## Exercise goal
Please retype the data below line for line and leave out every picture.
• • • •
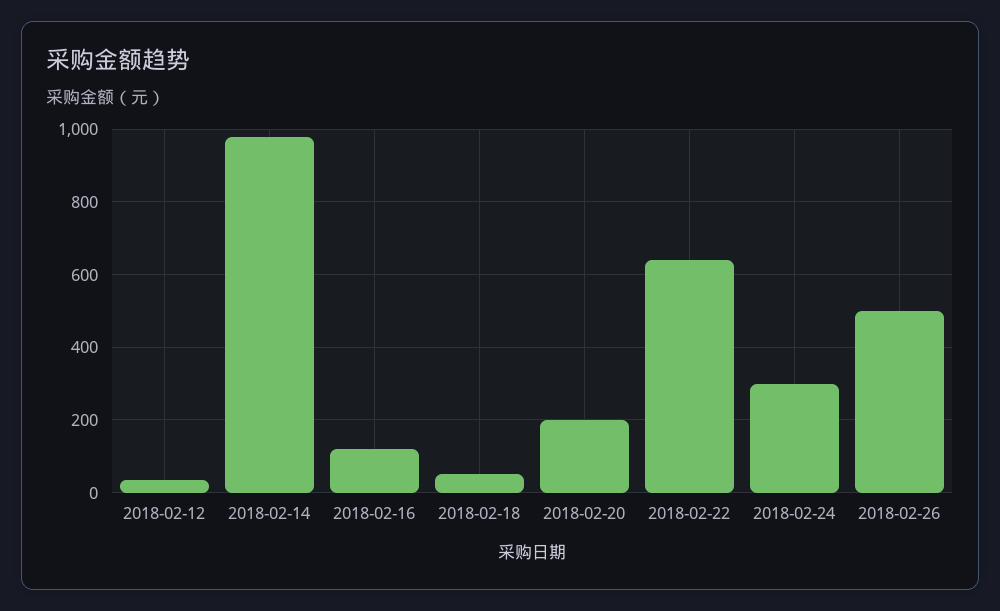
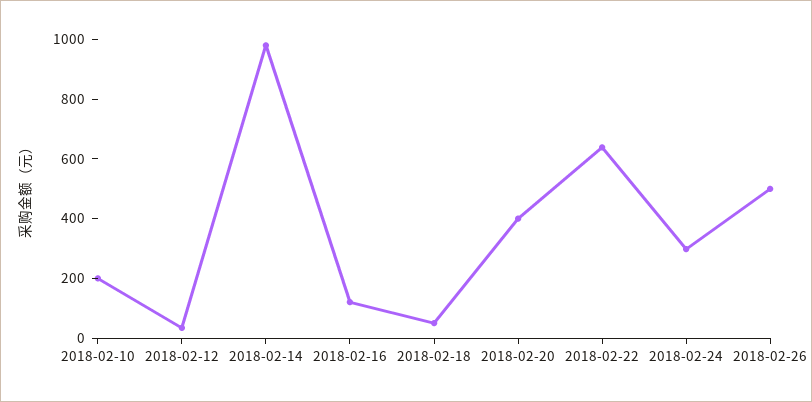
2018-02-20: 200 -> 400
2018-02-10: none -> 200

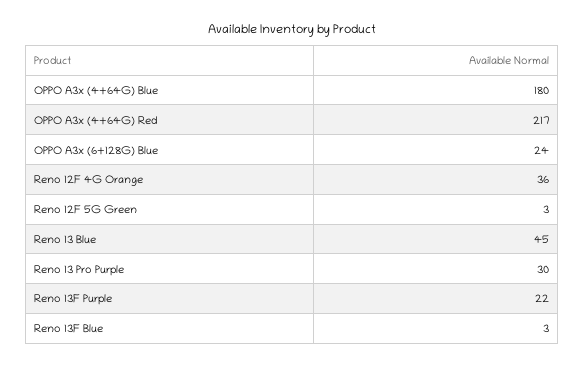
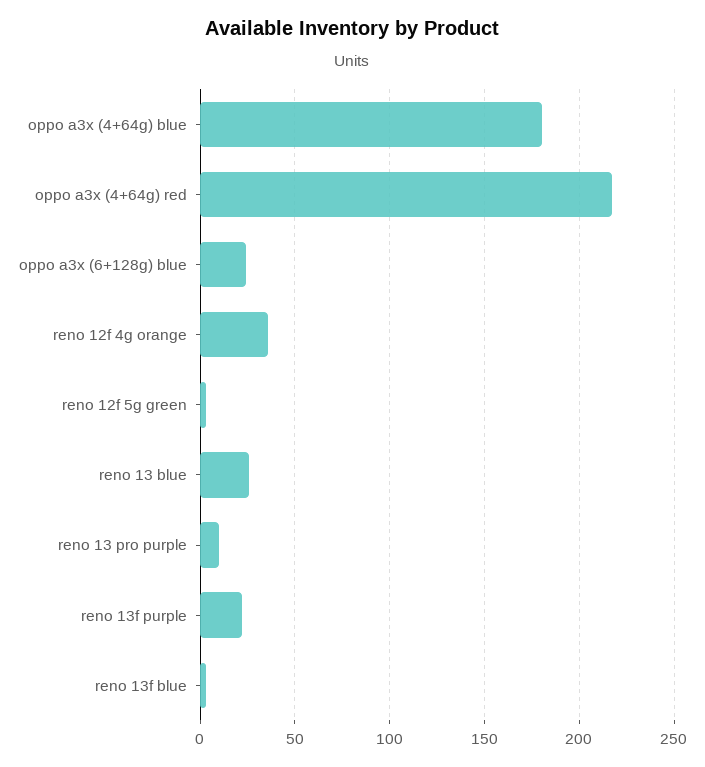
Reno 13 Blue: 45 -> 25
Reno 13 Pro Purple: 30 -> 10

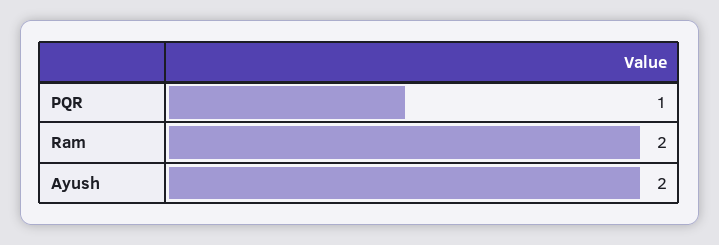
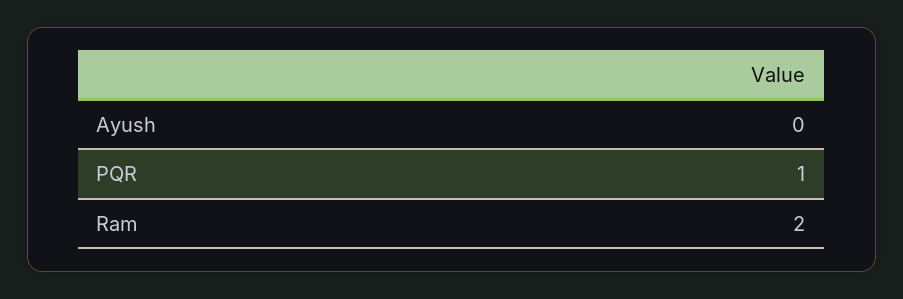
Ayush: 2 -> 0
• • • •
## Worked solution
2018-02-20: 200 -> 400
2018-02-10: none -> 200

Reno 13 Blue: 45 -> 25
Reno 13 Pro Purple: 30 -> 10

Ayush: 2 -> 0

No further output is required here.